When I saw the post broadcasting my information to who knows how many, it appeared to be a screenshot of a copy/paste job into some basic text editor. Since I'm a journalist, even your most infuriatingly tech-challenged relatives could likely find my e-mail and phone number. What worried me was the address. Phones can be turned off, Twitter handles made private, e-mail addresses changed. The most worrisome aspect of a doxing is the potential for it to physically manifest at your home.

I immediately checked various online accounts searching for any hint of intrusion. Nothing. I double checked that I didn't foolishly include this info on some old resume or on LinkedIn, but those were clean. Social profiles only pointed to New Orleans if they displayed a location at all, and I'm a stickler for turning off GPS sync with most services. It was only later that I realized the likely source—the order of the information posted matched verbatim what someone might find through a particularly easy kind of online search.

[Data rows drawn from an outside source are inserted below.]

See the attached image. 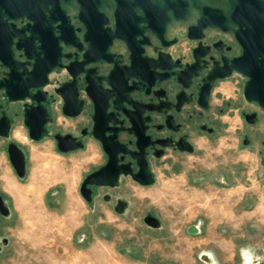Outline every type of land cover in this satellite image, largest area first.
Instances as JSON below:
<instances>
[{
  "label": "flooded vegetation",
  "instance_id": "obj_1",
  "mask_svg": "<svg viewBox=\"0 0 264 264\" xmlns=\"http://www.w3.org/2000/svg\"><path fill=\"white\" fill-rule=\"evenodd\" d=\"M27 23L19 18L10 30L0 21V81L17 86L21 96L7 101L0 88V125L8 123L0 151L15 174L10 145L23 154V176L28 165L24 142L12 134L15 125L27 141L50 139L61 154L94 142L99 162L81 184L111 156V174L119 171L115 185L88 184L87 202L99 189L123 182L143 186L133 174L144 165L155 179V168L197 153L200 143H213L228 130L242 148L255 150L264 166L263 49L248 48V42L215 28L189 35L187 24L164 41L137 35L108 44L104 31H89L73 14L64 24L43 20L32 33ZM27 122L34 127L32 136ZM43 126L46 134L34 139ZM57 135L82 146L61 151ZM102 199L110 202L112 194L104 191ZM123 202L125 208V198L116 196L114 207ZM246 262H252L248 254Z\"/></svg>",
  "mask_w": 264,
  "mask_h": 264
},
{
  "label": "rangeland",
  "instance_id": "obj_2",
  "mask_svg": "<svg viewBox=\"0 0 264 264\" xmlns=\"http://www.w3.org/2000/svg\"><path fill=\"white\" fill-rule=\"evenodd\" d=\"M12 134L24 142L28 165L18 177L0 151V194L9 208L0 214V264H209L207 256L245 264L247 254L264 264V166L233 130L155 168L153 184L99 189L92 202L79 187L98 165L94 142L61 154L50 139L27 141L18 125ZM116 196L127 201L122 213ZM149 214L158 227L144 221Z\"/></svg>",
  "mask_w": 264,
  "mask_h": 264
},
{
  "label": "water",
  "instance_id": "obj_3",
  "mask_svg": "<svg viewBox=\"0 0 264 264\" xmlns=\"http://www.w3.org/2000/svg\"><path fill=\"white\" fill-rule=\"evenodd\" d=\"M70 14L89 31H104L108 35V44L134 40L137 35H141L143 40L152 38L164 41L172 29L179 24H187L189 35L193 31L220 29L231 33L238 42H248V48L264 51V0H0V21L2 25L10 26V30H13L14 22L19 18L28 19L27 25H31L28 30L32 33L37 23L44 20L50 25L57 21L64 24ZM146 32L148 35H145ZM0 88L4 89L7 101L21 97L16 96L17 86L0 81ZM27 125L32 136L34 127L28 122ZM7 131L8 123L4 122L0 125V136L7 137ZM39 131L34 139H40L46 134L44 126ZM56 137L61 151L82 146L81 143H73L74 139L69 140L68 135ZM9 157L17 176L22 177V152L15 145H10ZM113 167L114 161L110 156L106 165L85 177L79 191L86 201L91 200L88 184L115 185L119 171L111 174L110 169ZM139 175H143V178L140 179ZM133 177L143 186L155 181L145 165ZM122 204L114 207L117 213H122L126 203ZM0 214H9V208L1 196ZM144 221L152 227L160 224L151 214ZM189 231L195 232L197 228L191 227ZM5 241L4 238L3 242Z\"/></svg>",
  "mask_w": 264,
  "mask_h": 264
},
{
  "label": "bare ground",
  "instance_id": "obj_4",
  "mask_svg": "<svg viewBox=\"0 0 264 264\" xmlns=\"http://www.w3.org/2000/svg\"><path fill=\"white\" fill-rule=\"evenodd\" d=\"M207 260L209 264H213V258L211 256H207ZM255 262L252 260V262H246L245 264H254Z\"/></svg>",
  "mask_w": 264,
  "mask_h": 264
}]
</instances>
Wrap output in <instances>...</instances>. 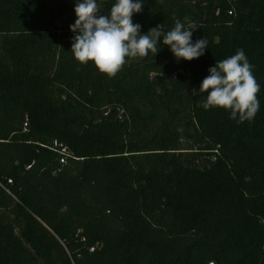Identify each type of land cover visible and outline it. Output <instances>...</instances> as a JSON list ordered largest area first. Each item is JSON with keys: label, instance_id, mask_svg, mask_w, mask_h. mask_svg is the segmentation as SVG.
I'll list each match as a JSON object with an SVG mask.
<instances>
[{"label": "trees", "instance_id": "1", "mask_svg": "<svg viewBox=\"0 0 264 264\" xmlns=\"http://www.w3.org/2000/svg\"><path fill=\"white\" fill-rule=\"evenodd\" d=\"M142 2V33L195 22L205 54L109 77L71 53L75 0H0V264H264V0ZM238 49L243 123L198 92Z\"/></svg>", "mask_w": 264, "mask_h": 264}, {"label": "clouds", "instance_id": "2", "mask_svg": "<svg viewBox=\"0 0 264 264\" xmlns=\"http://www.w3.org/2000/svg\"><path fill=\"white\" fill-rule=\"evenodd\" d=\"M107 14L99 0H75L77 17L70 30L74 33L71 53L80 64L93 62L97 69L109 77L115 76L127 59L155 56L158 45H166L177 60L192 61L205 54L206 38L193 41L199 25L176 20L174 27L161 31V24L142 33L141 25L133 22L134 14L143 10L142 0H111ZM243 49L208 69L198 92L206 93L201 101L204 110L222 108L229 118L239 123L252 121L260 109V84L252 72Z\"/></svg>", "mask_w": 264, "mask_h": 264}, {"label": "built area", "instance_id": "3", "mask_svg": "<svg viewBox=\"0 0 264 264\" xmlns=\"http://www.w3.org/2000/svg\"><path fill=\"white\" fill-rule=\"evenodd\" d=\"M55 145L57 146V143H55ZM62 154H63V157L61 159V162L64 163L66 160V157L68 156L67 148L65 147L62 148Z\"/></svg>", "mask_w": 264, "mask_h": 264}]
</instances>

My "beautiful" <a href="http://nathanmattise.com">website</a>, not worth being doxed for. (Yes, created in Dreamweaver, probably in CS 3.)
Enlarge / My "beautiful" website, not worth being doxed for. (Yes, created in Dreamweaver, probably in CS 3.)

whatis a whois

If I had thought of it earlier, I could have made life a bit harder on my doxers. Most of us are smart enough to keep social network profiles either private or scant of important personal or contact information (and if you don't already, do going forward). But there are legitimate services that may be storing these details in plain sight, and even a relatively basic Internet user can access them through a simple Web search.

For instance, do you own a domain? ICANN, the non-profit responsible for unique identifiers across the Internet, requires every domain registered to have publicly listed contact information (with different top-level domains having different rules for how and how much information must be displayed). And while there was debate in 2013 (PDF) about making that data less public (accessible only in situations like legal cases or purchases and sales), today anyone can use publicly available online tools to find this whois information for any domain. For example, a whois lookup on arstechnica.com shows you who owns it (Condé Nast Digital) as well as the administrative and technical contacts.

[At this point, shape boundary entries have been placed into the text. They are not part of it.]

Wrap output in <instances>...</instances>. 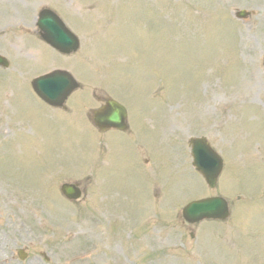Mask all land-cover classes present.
<instances>
[{
	"label": "rangeland",
	"instance_id": "rangeland-1",
	"mask_svg": "<svg viewBox=\"0 0 264 264\" xmlns=\"http://www.w3.org/2000/svg\"><path fill=\"white\" fill-rule=\"evenodd\" d=\"M231 1L0 0V55L9 61L0 69V264H264V121L253 124L256 137L244 127L258 112L264 118V37L230 15L247 6L250 23H264V0ZM43 9L82 37L74 56L54 54L29 35L38 36ZM218 11L236 25L231 35H219L228 21L221 12L213 17ZM54 61L82 86L68 101V115L31 92V80ZM232 86L246 87V94L236 97ZM110 96L133 123L146 118L153 128L142 123L147 133L133 144L119 132L94 133L83 114L98 108L96 97ZM191 136H206L227 157L224 192L219 185L209 190L199 175L192 189L191 162L184 171L179 160ZM87 177L83 199L66 202L59 185ZM224 194L233 205L226 222L182 220L185 204ZM120 212L131 227L107 224L119 222ZM88 231L110 238L81 234ZM29 245L18 263L17 251Z\"/></svg>",
	"mask_w": 264,
	"mask_h": 264
},
{
	"label": "water",
	"instance_id": "water-1",
	"mask_svg": "<svg viewBox=\"0 0 264 264\" xmlns=\"http://www.w3.org/2000/svg\"><path fill=\"white\" fill-rule=\"evenodd\" d=\"M40 26L49 35V41L52 42V46L63 49V47L69 45L71 35L66 32L65 28L56 15L46 12L45 15H43V17L41 18ZM66 49L74 50L75 47L72 46V48H68V46H66ZM53 85L56 86L53 87ZM72 85L74 86V82L72 81L71 77L66 73L60 72L37 79L36 87H34V89L37 95L44 101H47L53 105H60L69 91L73 88ZM113 105L116 104H114L113 102H109L108 109ZM107 111L105 112V114L107 113ZM118 113L119 112L113 108L112 111L107 114L108 122L119 124L120 113ZM195 165L204 173L209 186L213 187L216 177L220 171V162L213 163L211 165L213 167V170H206L202 168L200 162H195ZM64 189L65 188H63V191ZM65 191L67 194H73L70 189H66ZM75 197H78V195H76ZM185 210L188 214L194 215L196 217L195 220H200L202 218L222 219L227 215L225 205L219 199L212 200L210 202L205 201V203L203 202V204L190 206Z\"/></svg>",
	"mask_w": 264,
	"mask_h": 264
},
{
	"label": "bare ground",
	"instance_id": "bare-ground-1",
	"mask_svg": "<svg viewBox=\"0 0 264 264\" xmlns=\"http://www.w3.org/2000/svg\"><path fill=\"white\" fill-rule=\"evenodd\" d=\"M10 3H12V2H10ZM13 5V4H12ZM12 7V6H11ZM242 96H244V94H238V95H236V97H242ZM2 107V105L0 106V108Z\"/></svg>",
	"mask_w": 264,
	"mask_h": 264
},
{
	"label": "snow or ice",
	"instance_id": "snow-or-ice-1",
	"mask_svg": "<svg viewBox=\"0 0 264 264\" xmlns=\"http://www.w3.org/2000/svg\"><path fill=\"white\" fill-rule=\"evenodd\" d=\"M56 85H53V87H55Z\"/></svg>",
	"mask_w": 264,
	"mask_h": 264
}]
</instances>
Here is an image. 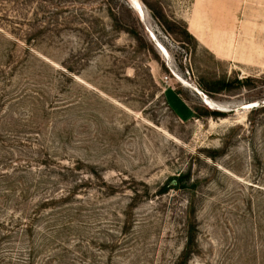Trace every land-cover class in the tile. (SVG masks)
I'll return each instance as SVG.
<instances>
[{
	"label": "rangeland",
	"instance_id": "obj_1",
	"mask_svg": "<svg viewBox=\"0 0 264 264\" xmlns=\"http://www.w3.org/2000/svg\"><path fill=\"white\" fill-rule=\"evenodd\" d=\"M5 168L71 221L0 264H264V0H0Z\"/></svg>",
	"mask_w": 264,
	"mask_h": 264
},
{
	"label": "trees",
	"instance_id": "obj_2",
	"mask_svg": "<svg viewBox=\"0 0 264 264\" xmlns=\"http://www.w3.org/2000/svg\"><path fill=\"white\" fill-rule=\"evenodd\" d=\"M240 82V80H236ZM218 91L228 90L232 82L220 80ZM202 87V86H201ZM203 90H209L206 86L202 87ZM217 113V112H213ZM8 161L12 162L11 159ZM6 165V164H5ZM18 168L15 164H12V170ZM5 171L1 172L0 170V210L6 211L11 209L7 219H0V239L4 236L11 237V234H16V236H24L28 240L32 241L36 232V226L34 221L38 219V212L33 208L29 207V194L31 189V180L28 175V171L25 169L19 172H8L7 168ZM179 179H172L169 184L175 186L179 184ZM164 186L165 190L168 186ZM194 184L189 185L188 187L192 188ZM183 187H186L184 184ZM70 193V190L67 191V194ZM42 203H53V202H64V197L58 198V196H50L42 198ZM51 213L48 216H45L42 219L43 229L36 232L37 237L43 242L50 241V245L55 244V242L61 243V240L58 238L65 232L69 231L68 225L70 224L71 215L65 214L66 209L62 208L60 205H55L50 207ZM19 210L16 216L13 211ZM4 231V232H3ZM59 239V240H58ZM56 240V241H55ZM194 234L193 227L191 226L187 232L185 246L180 254L178 264H186L191 253L192 246L194 245ZM29 262H32L33 259V248L29 247Z\"/></svg>",
	"mask_w": 264,
	"mask_h": 264
},
{
	"label": "bare ground",
	"instance_id": "obj_3",
	"mask_svg": "<svg viewBox=\"0 0 264 264\" xmlns=\"http://www.w3.org/2000/svg\"><path fill=\"white\" fill-rule=\"evenodd\" d=\"M132 7H133L134 10H136V12H138V11H137V10H138V9H137L138 6H137V7H136V6H132ZM138 8H139V7H138ZM140 9H141V8H140ZM141 12H142V9H141ZM138 16H139V15H138ZM205 104H206L207 106L209 105L208 102H207V103L205 102ZM208 107H210V106H208ZM221 109H223V108H221Z\"/></svg>",
	"mask_w": 264,
	"mask_h": 264
}]
</instances>
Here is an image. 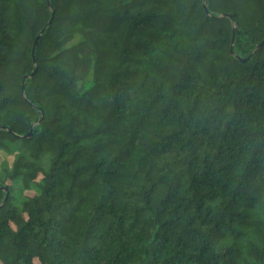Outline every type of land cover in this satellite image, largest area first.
Wrapping results in <instances>:
<instances>
[{
  "label": "trees",
  "instance_id": "1",
  "mask_svg": "<svg viewBox=\"0 0 264 264\" xmlns=\"http://www.w3.org/2000/svg\"><path fill=\"white\" fill-rule=\"evenodd\" d=\"M49 3L0 0V264H264V0Z\"/></svg>",
  "mask_w": 264,
  "mask_h": 264
},
{
  "label": "water",
  "instance_id": "2",
  "mask_svg": "<svg viewBox=\"0 0 264 264\" xmlns=\"http://www.w3.org/2000/svg\"><path fill=\"white\" fill-rule=\"evenodd\" d=\"M205 2H206V0H204V3H203V7H204V9H206V4H205ZM47 5L50 7L49 0H47ZM52 14H53V11L51 12L50 20L48 21V23L46 24V26H45V27H44V28L38 33V35H37V37H36V39H35V41H34V43H33V45H32L31 56H32V59H33V63H34V65H35V68H34V70H33L29 75H27V76L24 77V80L31 78V77L34 75V73L36 72L37 65H36L35 60H34L35 47H36V44H37V41H38L39 37L43 34L45 28H47V26H49L50 21H51V19H52ZM233 36H234V27H233V29H232V39H231V47H230V53H231V55H234V53H233V40H234V39H233ZM263 43H264V41H262L261 43H259V44L257 45V47L254 49V51H252V52H251V53H250L245 59H242V58H240V57H238V56H235L236 59L239 60L240 62L245 61V60L248 59V58H249V57H250V56H251L256 50H258V49L263 45ZM21 92H22V95H24V84H22ZM41 115H42V113H41ZM24 137H26V136H24ZM6 199H7V193L5 194L4 201H5Z\"/></svg>",
  "mask_w": 264,
  "mask_h": 264
},
{
  "label": "rangeland",
  "instance_id": "3",
  "mask_svg": "<svg viewBox=\"0 0 264 264\" xmlns=\"http://www.w3.org/2000/svg\"><path fill=\"white\" fill-rule=\"evenodd\" d=\"M4 161H11V157L6 155L5 153H3L2 151H0V165L4 162Z\"/></svg>",
  "mask_w": 264,
  "mask_h": 264
}]
</instances>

So if you've registered a domain, the information you provided may be similarly visible—clearly not an ideal situation when guarding against online harassment. You may think the answer here is simple: don't provide some details (address, phone number, primary e-mail, etc.) or provide fake details. However, depending on the hosting service, your billing information may double as your ICANN information. From personal experience, the popular Hostmonster is one such outlet. Even after updating official "contact information" through the service post-dox, a simple whois search produced the original information more than a month after the fact.

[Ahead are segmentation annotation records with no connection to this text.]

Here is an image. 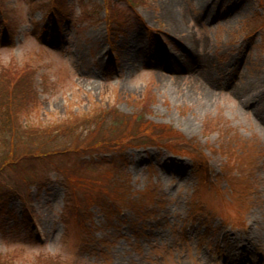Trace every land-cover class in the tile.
<instances>
[{
	"label": "rangeland",
	"instance_id": "rangeland-1",
	"mask_svg": "<svg viewBox=\"0 0 264 264\" xmlns=\"http://www.w3.org/2000/svg\"><path fill=\"white\" fill-rule=\"evenodd\" d=\"M0 1V264H264V0Z\"/></svg>",
	"mask_w": 264,
	"mask_h": 264
},
{
	"label": "bare ground",
	"instance_id": "bare-ground-1",
	"mask_svg": "<svg viewBox=\"0 0 264 264\" xmlns=\"http://www.w3.org/2000/svg\"><path fill=\"white\" fill-rule=\"evenodd\" d=\"M163 15L167 18V21L169 23V25L171 26V28H173V30H179L180 28H182V24H184V21H186V17L181 14L180 12H175L174 10V7L172 6V4L169 6L167 5L165 8H164V12H163ZM199 63L200 64H204L203 63V60H199ZM163 76V75H161ZM210 92V91H209ZM264 104V101L262 100V102H259V101H255L253 103V109L254 108H257L258 110L254 109L255 110V114L257 113V115L260 117V119L263 121V125H264V112H263V115L260 113V106Z\"/></svg>",
	"mask_w": 264,
	"mask_h": 264
},
{
	"label": "trees",
	"instance_id": "trees-1",
	"mask_svg": "<svg viewBox=\"0 0 264 264\" xmlns=\"http://www.w3.org/2000/svg\"><path fill=\"white\" fill-rule=\"evenodd\" d=\"M0 5L2 6L3 4H2V2L0 1ZM6 127L8 128V129H6V130H10V131H14V128H15V122L14 121H7L6 120ZM12 137H14L13 136V134H12ZM138 143H140V144H142V143H146V142H144V141H142V142H138ZM55 145H57V144H54V145H51L50 147H52V150H54L55 148H59V146H55ZM50 150V149H49ZM200 168L202 167L201 165L199 166ZM201 170H202V168H201ZM114 188H116L117 189V191L118 192H120V193H123L124 191L122 190V186H120V185H116V186H114ZM103 191H106V190H103ZM112 191V190H111ZM107 192H109V191H107ZM139 193V192H138ZM111 198H112V201L113 202H115L114 201V198H116L117 197V195H116V193L115 192H109V193H107ZM114 195V196H113ZM116 195V196H115ZM94 196V199H90L91 201H93V200H96V201H94V202H96V203H100V202H103V197H101V198H99V199H97V197H96V193H95V195H93ZM133 196V195H132ZM98 197H100V195L98 196ZM129 198H130V196H129ZM137 198H139V196H137V197H134L133 196V198H130L131 200H132V205L133 204H136L138 201H137ZM113 202H112V204H113ZM111 204V205H112ZM80 205H78V207H79ZM100 206H102L103 207V205H100ZM134 208V207H133ZM84 211V208H82L81 210H79V213H81V212H83ZM85 211H86V208H85Z\"/></svg>",
	"mask_w": 264,
	"mask_h": 264
}]
</instances>
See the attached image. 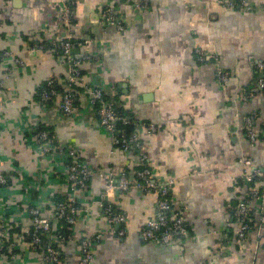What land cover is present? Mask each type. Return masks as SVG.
<instances>
[{
	"label": "crops",
	"instance_id": "crops-1",
	"mask_svg": "<svg viewBox=\"0 0 264 264\" xmlns=\"http://www.w3.org/2000/svg\"><path fill=\"white\" fill-rule=\"evenodd\" d=\"M62 1L72 8L74 37L93 41L88 51L94 60L82 65L86 80L114 91L135 122L157 128L152 135L140 132L142 152L156 182L174 181L173 207L183 211L193 239L170 245L146 241L142 231L157 200L135 186L111 199L126 221L110 226L101 207L105 182L96 175L77 195V223L68 242L58 246L60 264H81L79 243L96 234L103 237L93 246L92 264H264V224L256 222L241 240L233 216L240 202L264 210V203L252 200L254 186L246 180L244 164L251 162L250 171L264 169V89L259 85L264 0H247L252 12L227 11L220 0H22L20 8L13 0H0V48L19 53L23 61L22 66L0 65V81L11 73L0 84V173L11 171L8 185L0 188V218L10 221V239L17 243L15 260L2 264H42L40 251L22 234L30 226L29 208L50 217V204L71 194L65 156H43L38 149L41 130L50 133L58 149L75 146L95 171L115 178L126 171L134 180L141 166L137 154L113 152L112 137L87 98L76 97L69 116L59 110V100L43 105L39 99L47 80L62 84L66 73L51 50L52 42L67 36ZM111 3L124 32L102 20ZM93 14L99 21L91 19ZM39 39L48 46L35 54L36 42H31ZM198 49L216 54L218 66L200 63ZM75 50L77 58L86 51ZM218 69L228 74L226 83L219 81ZM250 116L255 142L247 135ZM53 228L63 229L56 221Z\"/></svg>",
	"mask_w": 264,
	"mask_h": 264
},
{
	"label": "built area",
	"instance_id": "built-area-1",
	"mask_svg": "<svg viewBox=\"0 0 264 264\" xmlns=\"http://www.w3.org/2000/svg\"><path fill=\"white\" fill-rule=\"evenodd\" d=\"M220 3L227 11L252 12L254 10L253 5L247 0H220ZM62 5V25L68 29L67 36L63 42H52L51 50L57 51V53L59 49L61 50L57 61L60 65L66 67V73L62 84L55 79L47 80L45 84L47 89L41 93V102L43 105H46L59 100V110L64 115L69 116L73 114L76 108V97L82 96L87 98L89 104L98 115L100 125L112 137L113 152L119 149L125 154H137L140 157L141 166L136 171L134 180L130 179L126 171L122 172L119 178H115L111 172L95 171L81 160L75 146L68 145L62 149H58L54 145L50 133L47 130H41L36 135L38 149L43 156L51 157L58 153L65 156L67 164L66 177L71 188V194L65 197L62 202L56 203L53 201L50 204V217L46 216L40 208L31 206L29 208L30 226L23 229L22 234L29 242L31 248L40 251L42 264H60L61 252L58 246L68 241L64 235L59 233L60 230L54 231L53 221L59 223L65 221L70 226H74L77 223V195L84 192L94 176L97 175L105 182L101 197V207L105 219L110 226L122 225L126 221V217L115 208L111 199L116 198L118 193L127 192L132 186H135L142 192L152 193L157 200L155 214L148 220L142 231L143 238L146 241L156 245H170L193 239L186 225L183 211L173 207L171 192L174 181L171 180L161 184L156 182L151 169L146 164L147 157L142 152L143 141L140 132L145 131L147 135H152L156 133L157 128L153 124L142 123L140 125L129 115L118 112L117 108L123 109V106L119 100L120 105L117 104L115 92L106 90L103 86L91 84L86 80L82 65L85 62L94 60V55L88 51L93 41L91 39L79 41L78 38L74 37L71 33L73 23L72 8L65 1H62ZM136 8L146 9L147 4H137ZM118 15L117 6L111 3L102 12V20L106 26L115 27L118 31L124 32L125 23L120 20ZM34 41L36 43L31 46L33 52L45 50L48 46L41 39ZM77 47H83L86 50L81 58L75 57L72 53V50ZM196 54L200 63L213 62L217 66L219 64L220 58L216 54H207L200 49L196 51ZM8 61H12L18 66L23 65L19 53L0 48V65H4ZM95 61H98V64L100 63L99 60ZM259 68L264 71V63L259 64ZM10 74L8 72L4 79L0 81L1 86H4ZM217 74L221 83L228 81V74L221 69H218ZM57 85L62 88L61 92L57 90ZM259 85L261 89H264V76L260 80ZM253 122L254 116L245 119V123L250 129L247 135L252 142H255L258 134L252 130ZM135 124V130L131 134H128V127ZM244 164L246 180L254 186L251 191L252 200L264 203V169L256 168L250 171L251 162L244 160ZM10 172L7 171L5 174L0 173V188L8 185L10 177L7 174ZM12 177H14L13 174L11 175ZM233 216L238 223V228L235 231L236 236L241 240H245L248 237L256 222L264 224V210L257 212L247 202H240L234 209ZM12 227L9 220L3 217L0 218V264L6 258L11 261H14L16 258L15 249L17 248V243L10 239ZM61 228H63V225H61ZM224 232V234L228 235L227 230ZM117 234L123 237L124 230L120 229ZM102 237V234H96L80 241L81 264H92L95 258L93 246L99 244ZM43 244L46 245L43 246Z\"/></svg>",
	"mask_w": 264,
	"mask_h": 264
},
{
	"label": "trees",
	"instance_id": "trees-1",
	"mask_svg": "<svg viewBox=\"0 0 264 264\" xmlns=\"http://www.w3.org/2000/svg\"><path fill=\"white\" fill-rule=\"evenodd\" d=\"M31 43H34V42H31ZM35 44V43H34ZM33 44V45H34ZM61 53V50L59 49L58 50V55H60ZM47 89V87H43V89L41 90V93L43 92V90ZM57 90L58 91H62V88L57 85ZM39 99L41 100V96H39ZM117 104H119L120 102L118 100H116ZM120 105V104H119ZM118 107V105H117ZM118 109V112L120 113H123V114H126V115H129L128 112L124 111L123 109H121L120 107L117 108ZM136 128V124L135 125H132L130 127H128L127 131H128V134H131ZM64 200V198H58L57 200H55L56 203H59V202H62ZM61 225H63V229L59 231L60 234L64 235L67 239V241L70 239L71 237V226L70 225H67V223L65 221H63L62 223H60ZM46 244H43V246H45ZM56 245V244H55ZM54 245V246H55Z\"/></svg>",
	"mask_w": 264,
	"mask_h": 264
},
{
	"label": "water",
	"instance_id": "water-1",
	"mask_svg": "<svg viewBox=\"0 0 264 264\" xmlns=\"http://www.w3.org/2000/svg\"><path fill=\"white\" fill-rule=\"evenodd\" d=\"M13 1H14V6H15L16 8H20L19 5H21L22 0H13ZM97 16H98L97 14H93L91 19L93 20L94 18H98ZM98 21H99V18H98ZM97 23H98V22H97ZM75 51H76V50L73 49V50H72V53L74 54ZM33 53L36 54V52H33Z\"/></svg>",
	"mask_w": 264,
	"mask_h": 264
}]
</instances>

Instead, the real solution is simple yet frustrating: pay up. Most registrars sell a service variously called "WHOIS protection," "Privacy Guard," or other similar names, an offering where they substitute their own information into ICANN's database instead of yours. At Hostmonster, $12 per year will swap out any personal details via the Hostmonster Domain Privacy service. Other registrars (like Gandi.net) offer such services for free.